FGED.Mathematics is a cross-platform game engine math library based on Eric Lengyel's Foundations of Game Engine Development Volume 1: Mathematics. The sample code in the book is written in C++, so this library represents a number of choices made on my part in porting that sample code to Swift.
A number of things are falling into place that are making Swift a very attractive choice for computer graphics work, especially if you are determined to write everything from scratch in order to figure out how it all works! Over the last couple of years Swift has added support for SIMD types, which is interesting for performing work on the CPU. Swift is also making strides in the realm of numerical computing. Last year saw the introduction of a new Swift Numerics package, which puts all the essential math functionality in the hands of developers. Swift is also being driven by the machine learning community (Google in particular) in very interesting ways. Right now the Swift for Tensorflow team is adding support for first class auto-differentiation to the language. Another team is developing an intermediate representation (IR) that can be mapped to multiple domains, including linear algebra. This project, called MLIR, seems poised to pave the way for heterogeneous computing with Swift (at least if you're a compiler hacker!) Finally, Swift is intended to be a systems programming language, so it seems like a good candidate for CG, which requires as much performance as it can get.
Having a cross-platform library for game maths is an important first step in creating a cross-platform game engine in Swift. This library is the first in a planned series of libraries that, when used together, can be used to create a game engine. My plan is to follow along in the series Foundations of Game Engine Development being written by Eric Lengyel. Each volume in that series tackles the material required to build a subsystem in a game engine. By porting the sample code, I'm gaining a deeper understanding than I would by simply reading along, or typing in the code.
Volume 2: Rendering will represent a significant engineering challenge to me, since I'll need to figure out the best way to abstract the graphics API.
The following types are modeled with protocols to support inheritence where needed (e.g. for vectors and points.) Where possible, implementation is provided with the protocol definition. Note that in order to implement these protocols you must provide a complete set of concrete types that rely on each other (e.g. vector, point, matrix) since all the associated types must match for a given implementation. Fortunately a complete set of types are provided (see the Structs section below.)
- Vector3: 3-dimensional vectors, with scalar and vector addition and subtraction, dot product, cross product, triple scalar product, and point-wise multiplication.
- Point3: 3-dimensional points, representing a location in space. Subtracting 2 points produces a vector. Translating a point with a vector produces a point.

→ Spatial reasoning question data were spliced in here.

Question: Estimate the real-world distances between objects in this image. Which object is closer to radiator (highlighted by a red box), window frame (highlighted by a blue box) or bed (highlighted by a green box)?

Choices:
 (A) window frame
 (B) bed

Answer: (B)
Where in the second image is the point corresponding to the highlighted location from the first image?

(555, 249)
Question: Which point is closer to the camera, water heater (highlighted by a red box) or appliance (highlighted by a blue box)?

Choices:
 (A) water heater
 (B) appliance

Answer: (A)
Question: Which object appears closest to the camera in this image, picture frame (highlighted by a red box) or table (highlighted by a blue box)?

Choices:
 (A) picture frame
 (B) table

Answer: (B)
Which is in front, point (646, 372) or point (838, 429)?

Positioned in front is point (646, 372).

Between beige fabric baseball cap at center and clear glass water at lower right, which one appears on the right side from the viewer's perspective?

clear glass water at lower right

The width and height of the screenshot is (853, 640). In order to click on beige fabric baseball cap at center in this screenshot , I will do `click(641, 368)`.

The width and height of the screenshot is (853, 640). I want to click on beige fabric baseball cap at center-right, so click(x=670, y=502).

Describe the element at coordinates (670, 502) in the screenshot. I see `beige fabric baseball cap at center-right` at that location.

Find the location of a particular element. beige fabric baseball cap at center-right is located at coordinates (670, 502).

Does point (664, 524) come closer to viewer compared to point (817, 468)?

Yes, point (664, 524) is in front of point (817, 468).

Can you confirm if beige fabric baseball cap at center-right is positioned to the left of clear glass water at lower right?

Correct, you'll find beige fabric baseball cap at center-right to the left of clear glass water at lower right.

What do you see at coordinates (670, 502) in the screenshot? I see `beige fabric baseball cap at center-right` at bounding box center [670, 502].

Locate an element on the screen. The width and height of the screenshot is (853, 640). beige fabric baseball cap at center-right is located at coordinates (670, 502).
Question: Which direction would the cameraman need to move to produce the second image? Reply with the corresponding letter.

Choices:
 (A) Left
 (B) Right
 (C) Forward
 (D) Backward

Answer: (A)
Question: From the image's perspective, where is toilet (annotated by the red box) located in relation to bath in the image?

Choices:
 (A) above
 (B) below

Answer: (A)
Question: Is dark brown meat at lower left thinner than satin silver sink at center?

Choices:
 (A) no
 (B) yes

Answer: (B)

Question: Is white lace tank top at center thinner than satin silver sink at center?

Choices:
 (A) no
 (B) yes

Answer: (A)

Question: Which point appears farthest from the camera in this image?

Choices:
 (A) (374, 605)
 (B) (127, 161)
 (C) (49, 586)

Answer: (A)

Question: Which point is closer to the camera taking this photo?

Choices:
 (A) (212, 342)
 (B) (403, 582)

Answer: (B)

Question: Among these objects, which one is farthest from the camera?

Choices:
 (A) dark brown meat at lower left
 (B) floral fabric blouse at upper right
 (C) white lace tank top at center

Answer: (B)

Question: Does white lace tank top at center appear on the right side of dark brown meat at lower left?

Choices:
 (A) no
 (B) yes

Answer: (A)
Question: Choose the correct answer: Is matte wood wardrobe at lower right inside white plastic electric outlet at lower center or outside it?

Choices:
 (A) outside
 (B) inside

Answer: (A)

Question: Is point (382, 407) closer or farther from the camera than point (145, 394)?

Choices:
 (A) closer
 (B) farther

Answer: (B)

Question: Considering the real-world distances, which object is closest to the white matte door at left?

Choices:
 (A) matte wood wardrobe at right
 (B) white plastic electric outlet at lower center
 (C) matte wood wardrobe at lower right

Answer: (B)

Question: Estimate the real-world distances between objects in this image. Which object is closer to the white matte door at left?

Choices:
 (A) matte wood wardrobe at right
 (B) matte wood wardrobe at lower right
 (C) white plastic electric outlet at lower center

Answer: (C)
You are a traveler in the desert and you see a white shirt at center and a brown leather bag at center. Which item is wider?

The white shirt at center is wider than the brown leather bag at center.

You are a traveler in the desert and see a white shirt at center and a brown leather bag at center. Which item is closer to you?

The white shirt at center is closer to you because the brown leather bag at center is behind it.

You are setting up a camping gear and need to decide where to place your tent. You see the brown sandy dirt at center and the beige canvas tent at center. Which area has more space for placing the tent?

- Matrix3x3: 3x3 matrices, with support for matrix addition, subtraction, multiplication, inverses, matrix-vector multiplication, and transform matrices.
- Transform4x4: 4x4 transformation matrices for homogeneous coordinates.
Concrete types are provided by implementing the above protocols with structs. The idea is to provide value semantics, and to allow these types to be efficiently laid out in memory. In general, client code will use these concrete types, while library code should use the protocols.
- Vector3D: An implementation of Vector3 that uses SIMD3 as storage.
- Point3D: An implementation of Point3 that uses SIMD3 as storage.
- Matrix3D: An implementation of Matrix 3x3 that stores its data as Vector3D column vectors.
- Quaternion: A geometric object commonly used to perform rotations. SIMD4 used as storage.
- Transform4D: An implementation of Transform4x4 that is composed of a Matrix3D and Point3D.
This section documents some of the major design decisions that were made while writing the library.
I wanted this math library to support multiple floating point types. The recent introduction of Swift Numerics provided the perfect foundation for this. By constraining the floating point types to the new Real protocol, this library will be able to provide support for 32-bit and 64-bit floating point types as of Swift 5.2, and will pick up 16-bit floats in Swift 5.3 when Float16 lands.
Eric's C++ code uses a wonderfully straightforward approach to small vectors, laying out a clean struct with fields for each component. I really like this style of programming, since it lets you reason about the memory layout very easily. As an experiment I've chosen to back vectors by an internal SIMD3 member. As I understand it, this isn't the best way to leverage SIMD, since you end up with a mixture of SIMD and traditional instructions that are interspersed, but I wanted to see how this played out. So far I haven't looked at the generated code, or done performance testing, so the experiment is very much still under way.